Montgomery County Circuit Court Judge Joseph M. Mathias, displaying a judicious streak of modesty while sitting back in the posh office he was about to vacate after 16 years on the bench, maintained, "I'm just a country judge in a way."

But for all his low-keyed, self-effacing manner, Mathias, in a decade and a half as a trial judge here, has been at the front line of a judicial system sometimes called overworked and slow to administer justice. It is also a system that has reflected gradual shifts of emphasis from criminals' rights to victims' rights.

"When I came on the bench, the chief thrust was rehabilitation of the defendant," said the white-haired Mathias last week, the day before his retirement at the age of 68. "I've seen a change in the attitude now toward punishment of the defendant for his transgressions, and to protecting the public."

Mathias was appointed judge in 1965 and was elected to a full 15-year term a year later. His elevation to the county circuit court came during a time of concern about criminal rehabilitation and civil liberties. The U.S. Supreme Court's Miranda decision forced arresting police officers to inform criminal suspects of their rights, while social scientists began exploring poverty and racism as the root causes of crime.

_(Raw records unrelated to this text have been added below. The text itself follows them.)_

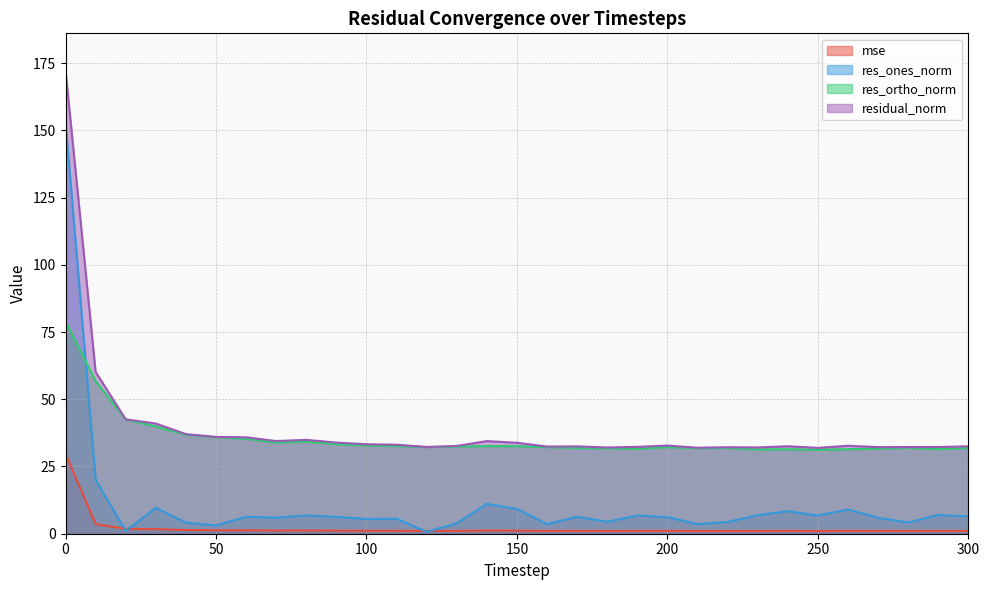

At which category does res_ortho_norm reach its first local valley?

70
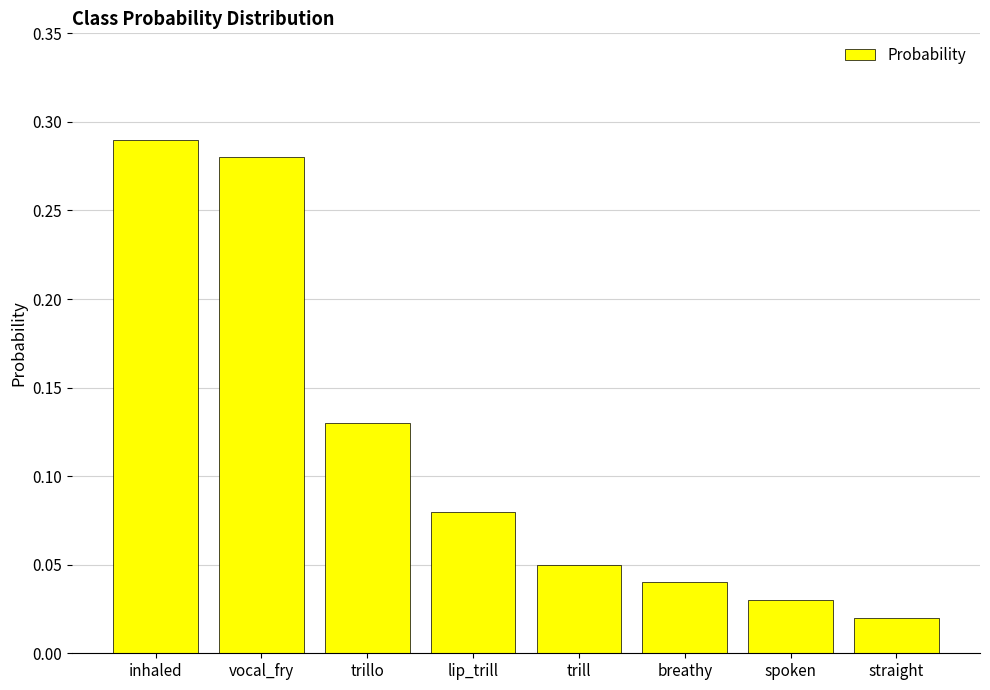

How many data points does each series have?

8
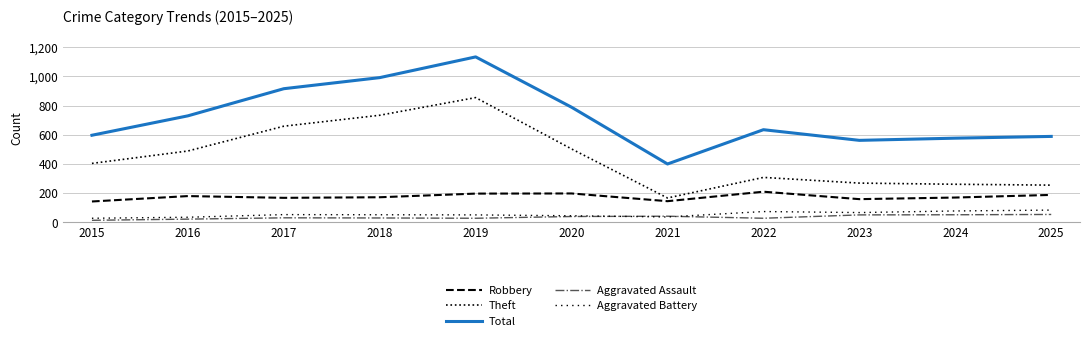

Reading left to right, extract all data points from this chart.

Robbery: 143	180	168	172	197	198	145	210	159	170	188
Theft: 404	489	659	734	855	503	167	308	269	261	255
Total: 597	730	916	992	1134	789	400	635	562	577	589
Aggravated Assault: 14	22	31	30	28	40	42	28	51	52	54
Aggravated Battery: 28	35	53	52	51	45	37	74	67	78	84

Court backlogs of criminal trials became urban scandals.

Many of those protections for defendants -- such as the "exclusionary rule" which prohibits the use of any evidence gathered illegally -- were intended to act as safeguards against wrongful convictions, while protecting suspects against police excesses.

Traditionally, Mathias said, the judicial system contains "tremendous safeguards," like the absolute right to appeal a criminal conviction and the burden of proof resting on prosecutors in criminal cases.

"So I just think we possibly have gone too far in thinking about the defendants' rights to the detriment of the right of the public in general to be protected from the criminal element," he said.

"I've been on the bench for 16 years. I personally don't recall a defendant who was wrongfully convicted. I know it does happen, but it happens very rarely."

Now the pendulum is swinging the other way, helped along by spiraling crime rates and rhetoric from so-called "new right" politicians preaching law and order.

"It's swung from the chief emphasis on rehabilitating a defendant to protecting the society and punishing the defendant," Mathias said. But he cautions against a swing too far away from defendants' rights, adding, "We're pretty much evenly balanced now."

His 16 years of trying criminal and civil cases have also given Mathias the impression, shared by other lawyers and legal observers, that many cases never should wind up in court. He believes there are now too many costly jury cases and too much court litigation, which he sees as the major factor contributing to court backlogs.

"It seems to me to be an unnecessary expenditure of time and money to grant a jury trial in small cases," Mathias said, pointing out that a typical jury trial costs about $500 a day with juror fees, meals and staff salaries.

The problem is exacerbated, he said, by a Maryland state law requiring criminal defendants to be brought to trial within 180 days of arrest. That rule has made it increasingly difficult to find spots on court dockets for civil cases.

"There will come a time when we will have to restrict the use of jury trials because it's so expensive," Mathias said, predicting this country eventually will follow the example of England and Canada where jury trials are relatively rare.

As an alternative to jury trials in civil cases, Mathias said he strongly supports outside arbitration, a concept strongly backed by the state bar association. Independent arbitrators could be used in cases involving divorces, for instance, with an atmosphere of negotiation replacing the adversary relationship of a courtroom, Mathias said.

Mathias said that as a retired judge he hopes to help set up an arbitration association in the county.

"It might very well be an answer to our problem of backlogs in the courts," he said. "There are minor issues and there ought to be a way of handling them without going through the civil court proceeding."

Mathias had been observing the courts even before his appointment to the bench. As a reporter for the old Washington Times and then The Washington Post before World War II, Mathias covered the county courts. He attended the old Southeastern University School of Law in the early morning hours before he began his reporter's shift.

But even as a former journalist, the judge sees no future for television cameras in Maryland's courtrooms, where they are now forbidden by state law.

"I don't see any purpose to it," he said. "It would just create another grounds for appeal. A defendant could claim the trial was prejudiced because of the publicity he got."

Besides, Mathias said, he thinks newspaper reporters do a better job.